━━━━━ EXTRACTED DATA ━━━━━
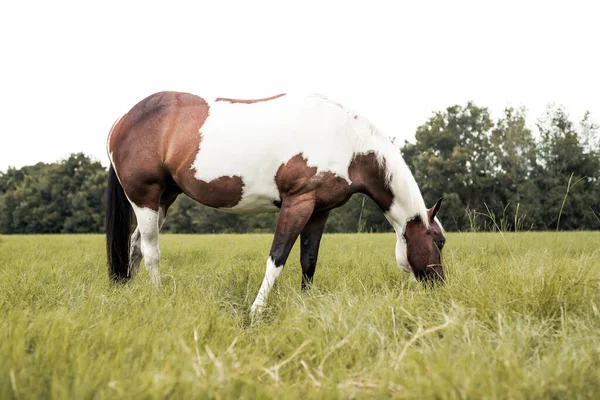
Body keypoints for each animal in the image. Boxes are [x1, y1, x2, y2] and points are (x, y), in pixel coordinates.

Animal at [105, 92, 448, 314]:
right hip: (145, 198)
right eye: (440, 242)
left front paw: (306, 305)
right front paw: (256, 312)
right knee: (150, 250)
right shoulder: (297, 203)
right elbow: (277, 259)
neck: (348, 141)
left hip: (164, 198)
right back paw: (159, 295)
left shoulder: (319, 211)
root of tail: (121, 120)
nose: (442, 288)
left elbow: (309, 261)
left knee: (135, 245)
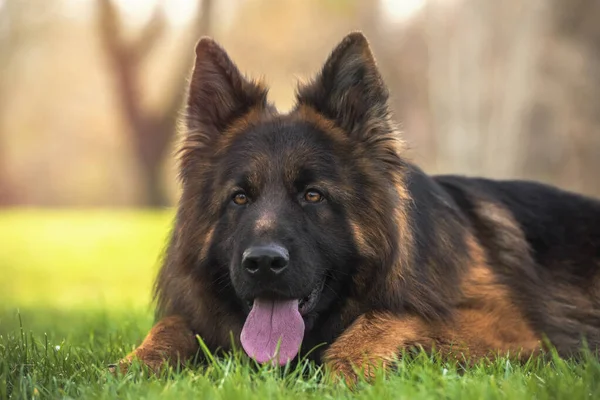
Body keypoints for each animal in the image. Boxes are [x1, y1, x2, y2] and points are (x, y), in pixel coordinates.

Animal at [111, 32, 600, 382]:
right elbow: (172, 325)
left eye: (313, 195)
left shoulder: (506, 328)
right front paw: (136, 363)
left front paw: (347, 368)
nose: (263, 263)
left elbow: (390, 313)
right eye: (240, 198)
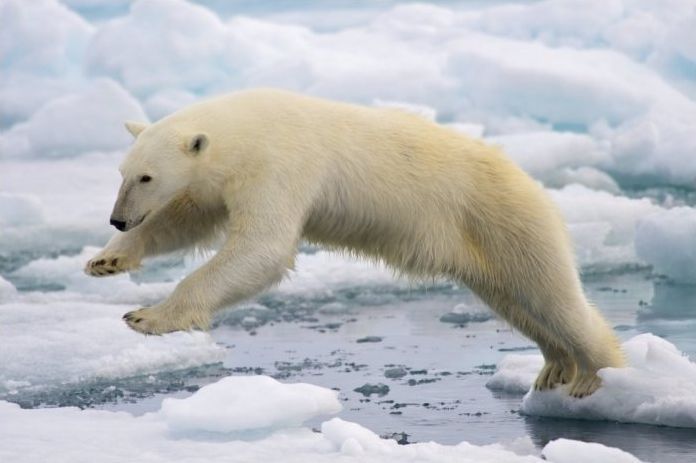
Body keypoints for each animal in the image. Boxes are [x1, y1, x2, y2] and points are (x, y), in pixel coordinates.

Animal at [85, 89, 624, 396]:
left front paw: (147, 316)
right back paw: (554, 366)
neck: (247, 128)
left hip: (503, 218)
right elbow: (186, 219)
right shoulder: (221, 181)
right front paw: (106, 260)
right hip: (482, 247)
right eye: (123, 173)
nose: (117, 218)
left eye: (147, 176)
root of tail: (529, 181)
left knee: (551, 295)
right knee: (515, 301)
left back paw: (595, 375)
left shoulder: (280, 165)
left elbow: (262, 247)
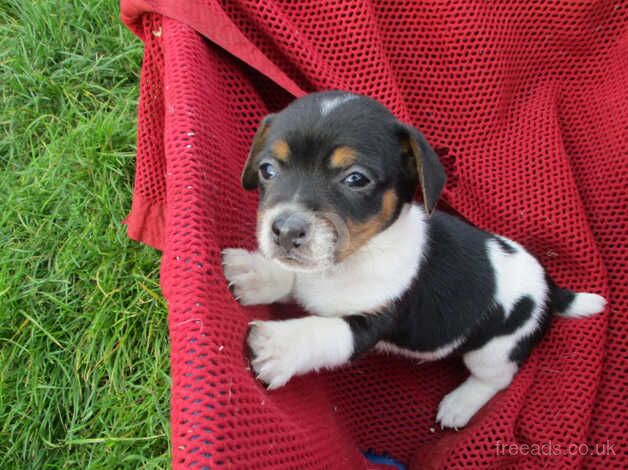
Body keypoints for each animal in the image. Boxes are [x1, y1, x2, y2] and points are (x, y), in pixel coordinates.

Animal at [222, 92, 608, 430]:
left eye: (356, 179)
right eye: (267, 170)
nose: (286, 230)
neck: (353, 258)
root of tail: (548, 286)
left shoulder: (369, 326)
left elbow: (325, 331)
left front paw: (277, 347)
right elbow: (291, 277)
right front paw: (255, 273)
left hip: (495, 349)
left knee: (496, 379)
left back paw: (460, 404)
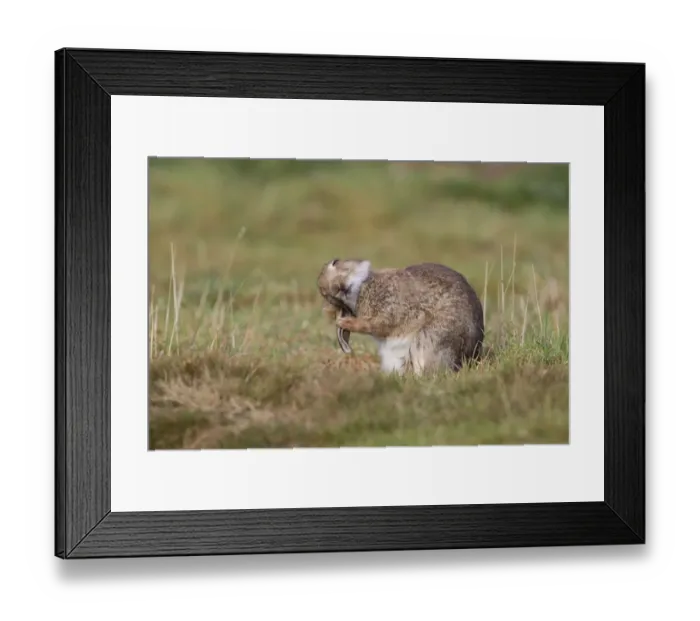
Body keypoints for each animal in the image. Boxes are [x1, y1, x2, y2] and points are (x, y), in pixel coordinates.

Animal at [317, 258, 485, 375]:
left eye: (336, 262)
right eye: (325, 294)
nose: (338, 288)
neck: (362, 287)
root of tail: (470, 356)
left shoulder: (390, 310)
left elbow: (377, 325)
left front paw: (344, 322)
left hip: (429, 339)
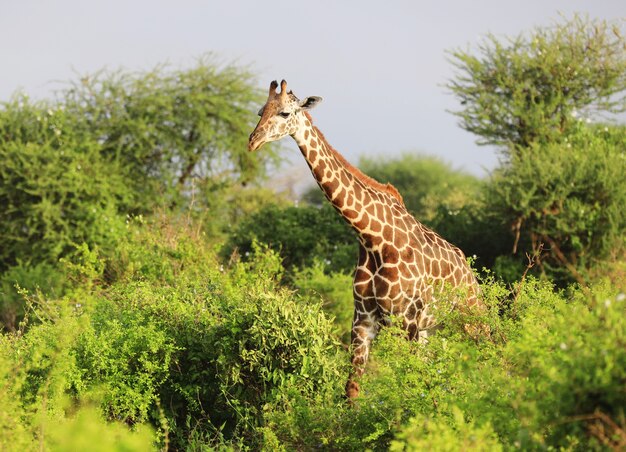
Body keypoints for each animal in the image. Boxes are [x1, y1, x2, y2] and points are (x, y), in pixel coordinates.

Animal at [246, 79, 480, 398]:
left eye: (284, 112)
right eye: (260, 111)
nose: (253, 141)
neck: (371, 238)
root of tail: (469, 271)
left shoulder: (406, 319)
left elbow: (407, 385)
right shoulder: (364, 320)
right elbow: (352, 390)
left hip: (470, 318)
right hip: (431, 329)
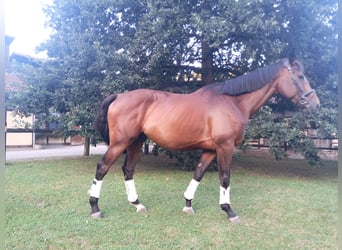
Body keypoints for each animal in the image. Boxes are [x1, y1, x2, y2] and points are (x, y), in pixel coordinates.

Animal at [88, 58, 320, 223]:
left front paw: (188, 204)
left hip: (136, 142)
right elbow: (225, 178)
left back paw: (137, 204)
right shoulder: (225, 147)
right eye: (300, 76)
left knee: (128, 170)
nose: (315, 104)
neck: (234, 102)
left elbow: (198, 174)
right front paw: (229, 211)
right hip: (120, 143)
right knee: (102, 167)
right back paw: (95, 208)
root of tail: (119, 96)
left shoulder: (210, 150)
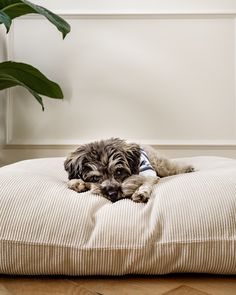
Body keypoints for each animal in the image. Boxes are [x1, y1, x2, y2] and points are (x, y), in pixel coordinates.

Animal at [64, 139, 194, 204]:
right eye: (95, 178)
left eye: (119, 172)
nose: (112, 194)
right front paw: (76, 183)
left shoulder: (149, 173)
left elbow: (146, 182)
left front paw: (141, 192)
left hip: (159, 163)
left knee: (171, 167)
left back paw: (188, 168)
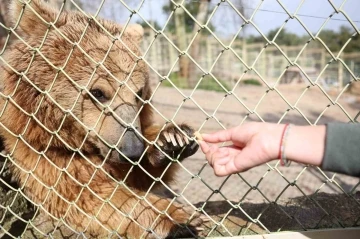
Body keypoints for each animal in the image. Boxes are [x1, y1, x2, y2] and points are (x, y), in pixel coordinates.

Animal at [0, 0, 202, 238]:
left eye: (139, 93)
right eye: (98, 92)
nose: (132, 150)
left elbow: (136, 173)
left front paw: (173, 140)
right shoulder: (37, 151)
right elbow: (89, 194)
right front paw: (178, 222)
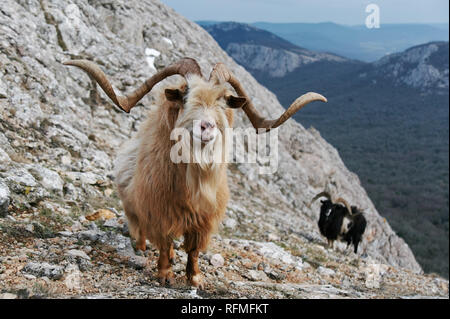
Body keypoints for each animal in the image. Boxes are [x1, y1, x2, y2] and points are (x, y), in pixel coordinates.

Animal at [63, 57, 326, 290]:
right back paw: (141, 248)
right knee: (142, 230)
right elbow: (165, 242)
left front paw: (195, 279)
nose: (206, 127)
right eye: (186, 97)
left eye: (224, 100)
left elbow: (193, 250)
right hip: (133, 209)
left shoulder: (203, 219)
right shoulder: (160, 211)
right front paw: (165, 276)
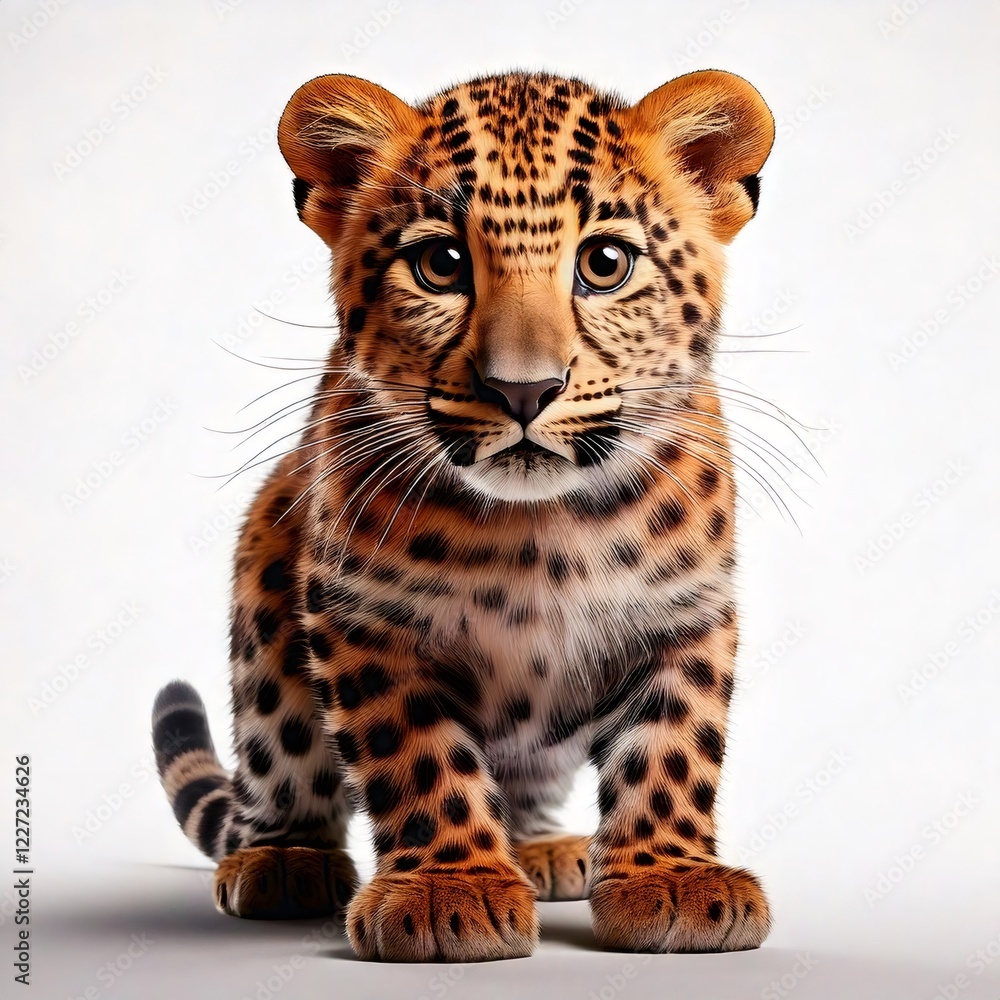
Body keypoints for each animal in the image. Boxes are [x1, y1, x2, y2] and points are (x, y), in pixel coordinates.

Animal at [151, 66, 776, 962]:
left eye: (606, 263)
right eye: (441, 264)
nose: (525, 389)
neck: (541, 532)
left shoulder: (686, 612)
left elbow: (673, 748)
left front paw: (672, 878)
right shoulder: (364, 616)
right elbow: (418, 756)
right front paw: (452, 891)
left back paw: (545, 850)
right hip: (265, 595)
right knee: (281, 769)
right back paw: (284, 862)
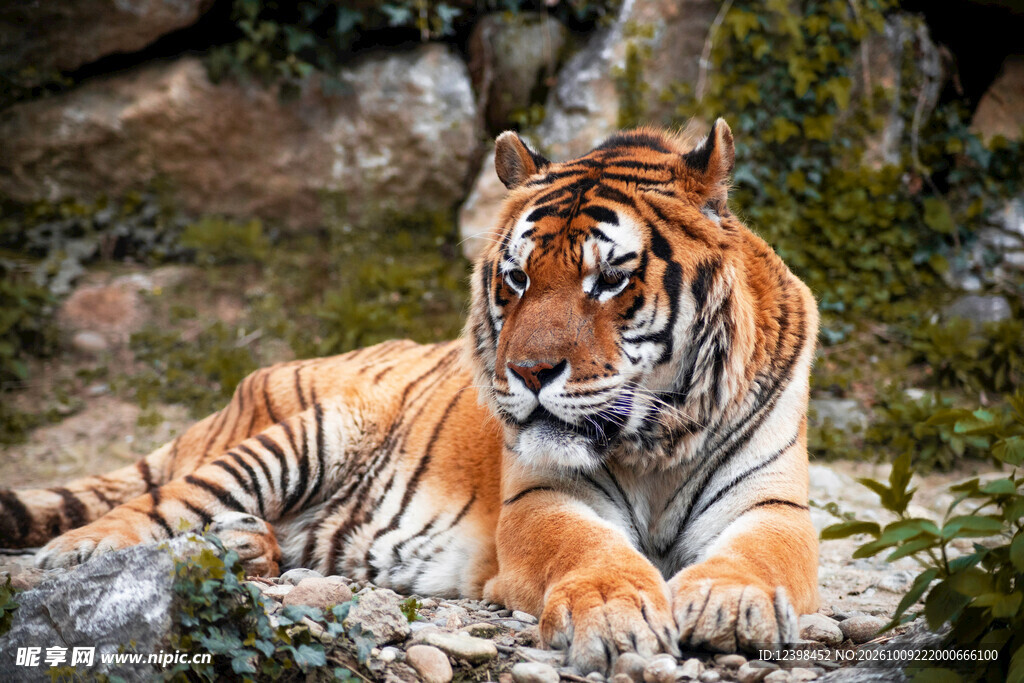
━━━━━
ACTION ITEM:
Could you reproduce the listing above exactly and drop every picture?

RESPONSE AREA:
Body keypoints for each animal in the image. Boxes are [x1, y1, x2, y2] and points are (x, y), in pixel coordinates.

Animal at [105, 92, 448, 314]:
right hip: (145, 198)
right eye: (440, 242)
left front paw: (306, 305)
right front paw: (256, 312)
right knee: (150, 250)
right shoulder: (297, 203)
right elbow: (277, 259)
neck: (348, 141)
left hip: (164, 198)
right back paw: (159, 295)
left shoulder: (319, 211)
root of tail: (121, 120)
nose: (442, 288)
left elbow: (309, 261)
left knee: (135, 245)
Body keypoints for each animal in the image. Boxes are [x1, y1, x2, y2] and points are (x, y), in pixel coordinates.

Animal at [111, 32, 600, 382]:
right elbow: (172, 325)
left eye: (313, 195)
left shoulder: (506, 328)
right front paw: (136, 363)
left front paw: (347, 368)
nose: (263, 263)
left elbow: (390, 313)
right eye: (240, 198)
Body keypoints for each animal in the image. Boxes are [x1, y1, x2, y2] and points are (x, y), in pixel coordinates.

Animal at [85, 89, 624, 396]:
left front paw: (147, 316)
right back paw: (554, 366)
neck: (247, 128)
left hip: (503, 218)
right elbow: (186, 219)
right shoulder: (221, 181)
right front paw: (106, 260)
right hip: (482, 247)
right eye: (123, 173)
nose: (117, 218)
left eye: (147, 176)
root of tail: (529, 181)
left knee: (551, 295)
right knee: (515, 301)
left back paw: (595, 375)
left shoulder: (280, 165)
left elbow: (262, 247)
Body keypoints for each animal in the image. Boxes are [x1, y1, x2, y2] and points are (x, y), in pixel coordinates.

Animal at [222, 92, 608, 430]:
left eye: (356, 179)
right eye: (267, 170)
nose: (286, 230)
neck: (353, 258)
root of tail: (548, 286)
left shoulder: (369, 326)
left elbow: (325, 331)
left front paw: (277, 347)
right elbow: (291, 277)
right front paw: (255, 273)
left hip: (495, 349)
left knee: (496, 379)
left back paw: (460, 404)
Body keypoints for each animal in the image. Boxes are [x1, y1, x2, y2] and points are (x, y), in pixel coordinates.

Animal at [317, 258, 485, 375]:
left eye: (336, 262)
right eye: (325, 294)
nose: (338, 288)
neck: (362, 287)
root of tail: (470, 356)
left shoulder: (390, 310)
left elbow: (377, 325)
left front paw: (344, 322)
left hip: (429, 339)
Body keypoints for each animal in the image. Boxes are [x1, y1, x2, y2] and points are (x, y), in pixel coordinates.

Animal at [246, 79, 480, 398]:
left eye: (284, 112)
right eye: (260, 111)
nose: (253, 141)
neck: (371, 238)
root of tail: (469, 271)
left shoulder: (406, 319)
left elbow: (407, 385)
right shoulder: (364, 320)
right elbow: (352, 390)
left hip: (470, 318)
right hip: (431, 329)
Body keypoints for each animal in the image. Boxes are [x1, y1, x2, y2] and points are (x, y), in pixel coordinates.

Animal at [88, 58, 320, 223]:
left front paw: (188, 204)
left hip: (136, 142)
right elbow: (225, 178)
left back paw: (137, 204)
right shoulder: (225, 147)
right eye: (300, 76)
left knee: (128, 170)
nose: (315, 104)
neck: (234, 102)
left elbow: (198, 174)
right front paw: (229, 211)
right hip: (120, 143)
right knee: (102, 167)
right back paw: (95, 208)
root of tail: (119, 96)
left shoulder: (210, 150)
Body keypoints for each animal in the image. Boxes are [x1, y1, x2, y2] and points are (x, y), in pixel coordinates.

Animal at [64, 139, 194, 204]:
right eye: (95, 178)
left eye: (119, 172)
nose: (112, 194)
right front paw: (76, 183)
left shoulder: (149, 173)
left elbow: (146, 182)
left front paw: (141, 192)
left hip: (159, 163)
left knee: (171, 167)
left back paw: (188, 168)
Body keypoints for each animal in the image. Boxes are [x1, y1, x2, y2] and points are (x, y), in pixel coordinates.

Animal at [0, 0, 202, 238]:
left eye: (139, 93)
right eye: (98, 92)
nose: (132, 150)
left elbow: (136, 173)
left front paw: (173, 140)
right shoulder: (37, 151)
right elbow: (89, 194)
right front paw: (178, 222)
Body keypoints for each animal in the image. Boxes are [x1, y1, x2, y2] and points are (x, y), in pixel coordinates.

Animal at [63, 57, 326, 290]:
right back paw: (141, 248)
right knee: (142, 230)
right elbow: (165, 242)
left front paw: (195, 279)
nose: (206, 127)
right eye: (186, 97)
left eye: (224, 100)
left elbow: (193, 250)
right hip: (133, 209)
left shoulder: (203, 219)
right shoulder: (160, 211)
right front paw: (165, 276)
Body keypoints for each animal in the image. Boxes are [x1, y1, x2, y2] and points are (x, y), in pixel coordinates.

Animal at [151, 66, 776, 962]:
left eye: (606, 263)
right eye: (441, 264)
nose: (525, 389)
neck: (541, 532)
left shoulder: (686, 612)
left elbow: (673, 748)
left front paw: (672, 878)
right shoulder: (364, 616)
right elbow: (418, 756)
right front paw: (452, 891)
left back paw: (545, 850)
right hip: (265, 595)
right knee: (281, 769)
right back paw: (284, 862)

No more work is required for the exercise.